Une nouvelle révolte interne chez Google place l'entreprise à la croisée des chemins entre ses principes d'IA et les contrats lucratifs du Pentagone, faisant écho à un conflit qui a secoué l'entreprise il y a six ans.
Plus de 580 employés de Google, dont des dizaines d'ingénieurs et de chercheurs chevronnés de son laboratoire d'élite DeepMind, ont signé une lettre exigeant que le PDG Sundar Pichai refuse de répondre aux appels d'offres pour des projets d'IA militaire classifiés. La protestation conteste directement les liens de plus en plus étroits de Google avec le Pentagone et menace de marginaliser l'entreprise dans le cadre de l'offensive de plusieurs milliards de dollars de l'armée américaine pour déployer l'intelligence artificielle.
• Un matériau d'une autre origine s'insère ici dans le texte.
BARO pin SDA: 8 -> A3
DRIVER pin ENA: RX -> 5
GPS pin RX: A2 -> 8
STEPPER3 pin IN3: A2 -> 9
« Le seul moyen de garantir que Google ne soit pas associé à de tels préjudices est de rejeter toute charge de travail classifiée », indique la lettre des employés, selon une copie fournie à Bloomberg News. « Sinon, de telles utilisations pourraient se produire à notre insu ou sans que nous ayons le pouvoir de les arrêter. »
La lettre, qui, selon les organisateurs, comprend les signatures de plus de 20 directeurs et vice-présidents, intervient alors que Google et le Pentagone négocieraient un accord pour « tous les usages légaux » de ses modèles d'IA, y compris le puissant agent Gemini. Cette dissension interne crée un risque commercial important, cédant potentiellement du terrain à des rivaux comme Microsoft et OpenAI, qui ont déjà conclu des accords pour fournir des services d'IA dans des environnements classifiés.
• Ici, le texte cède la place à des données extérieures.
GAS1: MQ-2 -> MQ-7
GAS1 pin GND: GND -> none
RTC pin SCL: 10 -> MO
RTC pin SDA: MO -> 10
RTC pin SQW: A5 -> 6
L'enjeu est la position de Google sur le marché en croissance rapide de l'IA gouvernementale et militaire. La protestation met en lumière un conflit fondamental entre l'éthique des employés et une opportunité de revenus majeure, forçant la direction de Google à naviguer sur une voie qui pourrait soit aliéner ses meilleurs talents en IA, soit abandonner un partenariat gouvernemental critique à ses plus grands concurrents.
Les craintes des employés se concentrent sur une IA incontrôlable
Le cœur de l'inquiétude des employés réside dans les systèmes classifiés « isolés » (air-gapped), qui sont coupés de l'internet public. Une fois déployés sur un tel réseau, Google n'aurait aucun moyen technique de surveiller ou de contrôler la façon dont son IA est utilisée, un risque que les signataires jugent inacceptable.
« L'IA agentique est particulièrement préoccupante en raison du niveau d'indépendance qu'elle peut atteindre », a déclaré Sofia Liguori, ingénieure de recherche en IA chez Google DeepMind qui a signé la lettre. « C'est comme donner un outil très puissant tout en renonçant à tout contrôle sur son utilisation. » Les employés soutiennent que les larges promesses contractuelles de la direction sont insuffisantes pour empêcher que la technologie ne soit utilisée dans des applications telles que les armes autonomes ou la surveillance de masse.
Déjà-vu : les protestations contre le projet Maven refont surface
Ce conflit interne est un écho direct d'un soulèvement d'employés en 2018 concernant le « Projet Maven », un programme du Pentagone qui utilisait l'IA de Google pour analyser les images de surveillance de drones. Face à des démissions massives et à une protestation interne généralisée, Google s'était retiré du projet et avait publié un ensemble de principes d'IA incluant l'engagement de ne pas utiliser sa technologie pour des armes.
Cependant, l'entreprise a depuis reconstruit sa relation avec l'industrie de la défense et a supprimé l'année dernière le langage spécifique interdisant l'utilisation de son IA dans les armes. Les organisateurs de la nouvelle lettre ont déclaré sans détour : « Maven n'est pas fini », signalant que le personnel reste déterminé à lutter contre la « militarisation de la technologie d'IA de Google ».
Le partenariat avec le Pentagone place Google à un carrefour concurrentiel
La pression des employés arrive à un moment critique. Le Pentagone cherche activement de nouveaux partenaires en IA après un différend avec Anthropic, qui a résisté à l'assouplissement de ses garde-fous éthiques pour un usage militaire. Anthropic étant potentiellement désigné comme un « risque pour la chaîne d'approvisionnement », la porte est ouverte à Google pour décrocher un contrat important.
Google a déjà mis son chatbot Gemini et ses agents d'IA à la disposition des trois millions d'employés du Pentagone pour des travaux non classifiés. Les responsables de la défense ont publiquement déclaré leur intention d'étendre cela aux niveaux « classifié et top secret ». Cette protestation interne pourrait forcer la main de Google, l'obligeant à choisir entre apaiser ses experts ou saisir une opportunité stratégique pour devenir un fournisseur d'IA de base pour l'armée américaine, un rôle que ses concurrents poursuivent avec empressement.
Cet article est uniquement à titre informatif et ne constitue pas un conseil en investissement.